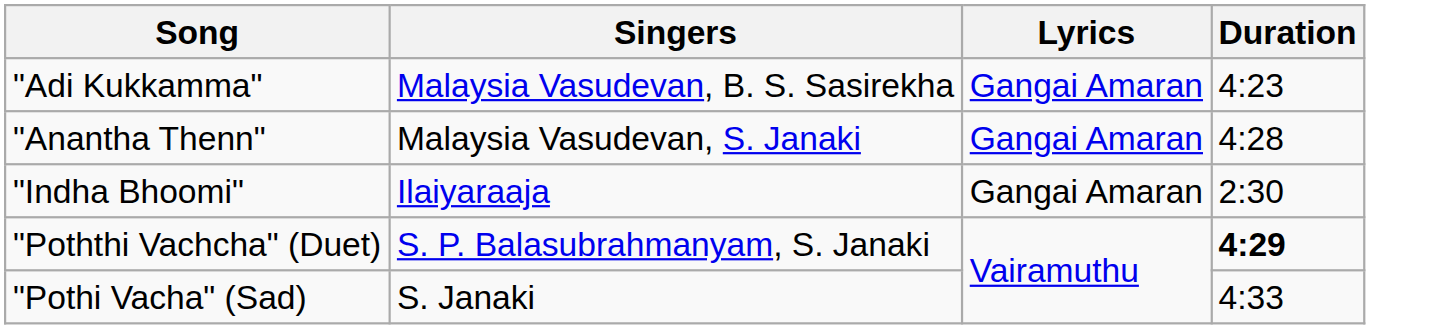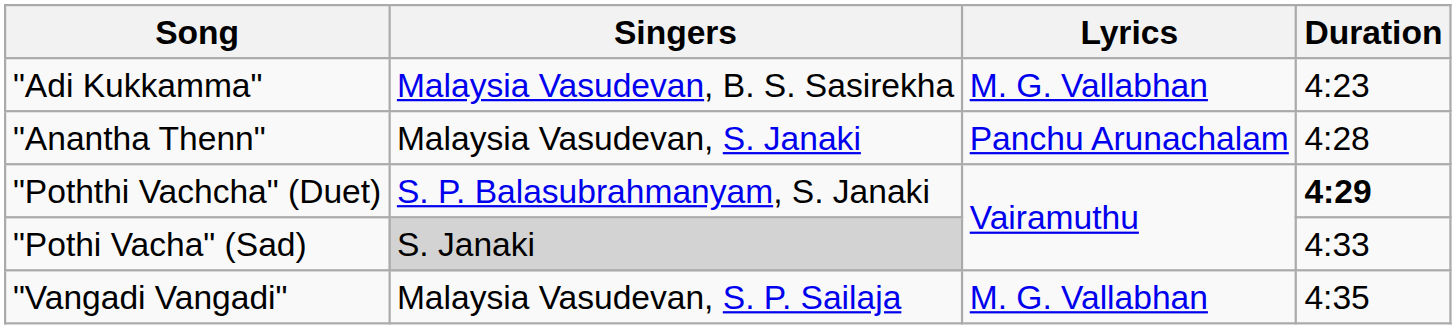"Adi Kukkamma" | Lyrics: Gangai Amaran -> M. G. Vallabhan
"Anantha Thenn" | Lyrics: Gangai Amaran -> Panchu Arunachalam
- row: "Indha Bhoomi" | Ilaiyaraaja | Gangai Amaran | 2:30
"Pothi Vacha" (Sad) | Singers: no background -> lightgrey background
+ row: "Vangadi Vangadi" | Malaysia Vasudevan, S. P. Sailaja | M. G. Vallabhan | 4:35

***

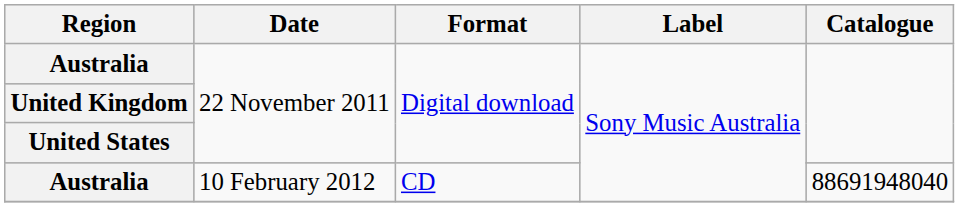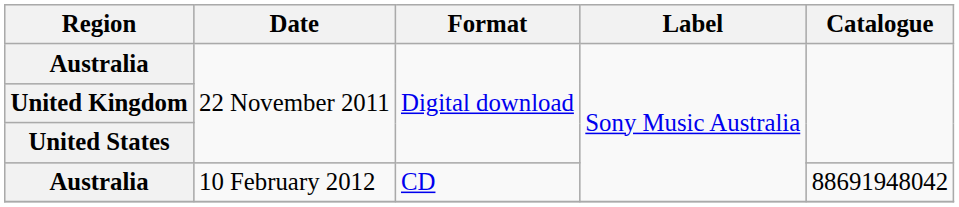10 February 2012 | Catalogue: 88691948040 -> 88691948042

***

YOUR GOAL
Rewrite the items above as a numbered list, from the line with "-> M. G. Vallabhan" up to and including the line with "Vallabhan | 4:35", omitting blank lines. Leave the pictures out of your answer.

FULL RESPONSE
1. "Adi Kukkamma" | Lyrics: Gangai Amaran -> M. G. Vallabhan
2. "Anantha Thenn" | Lyrics: Gangai Amaran -> Panchu Arunachalam
3. - row: "Indha Bhoomi" | Ilaiyaraaja | Gangai Amaran | 2:30
4. "Pothi Vacha" (Sad) | Singers: no background -> lightgrey background
5. + row: "Vangadi Vangadi" | Malaysia Vasudevan, S. P. Sailaja | M. G. Vallabhan | 4:35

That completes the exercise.